* **Information given**
──────────────────────────────
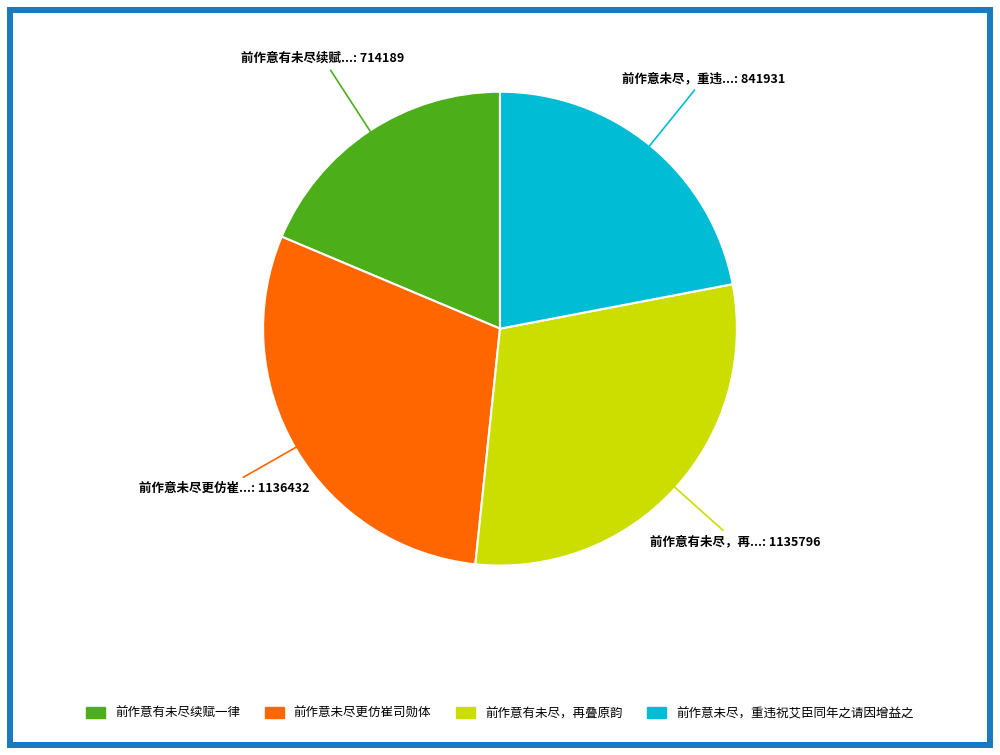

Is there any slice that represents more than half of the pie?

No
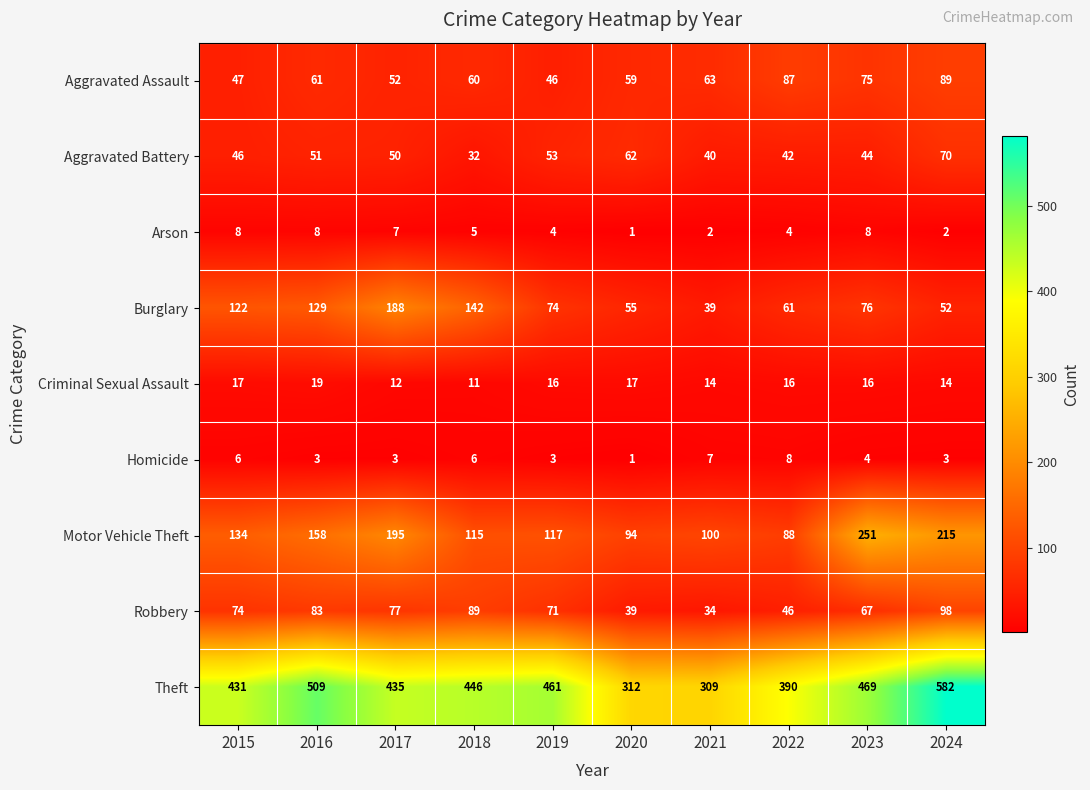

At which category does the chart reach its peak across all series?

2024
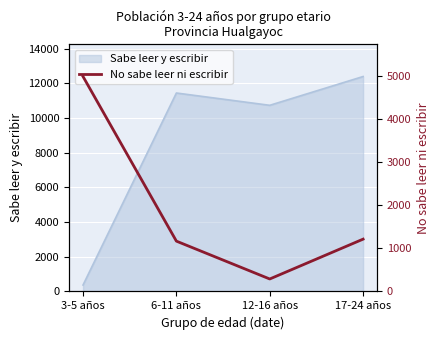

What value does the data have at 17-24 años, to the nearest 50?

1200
──────────────────────────────
* **About this exercise**
Collect every line of the material above that contains the word "does", copying each such line in full.

* **Answer to this problem**
At which category does the chart reach its peak across all series?
What value does the data have at 17-24 años, to the nearest 50?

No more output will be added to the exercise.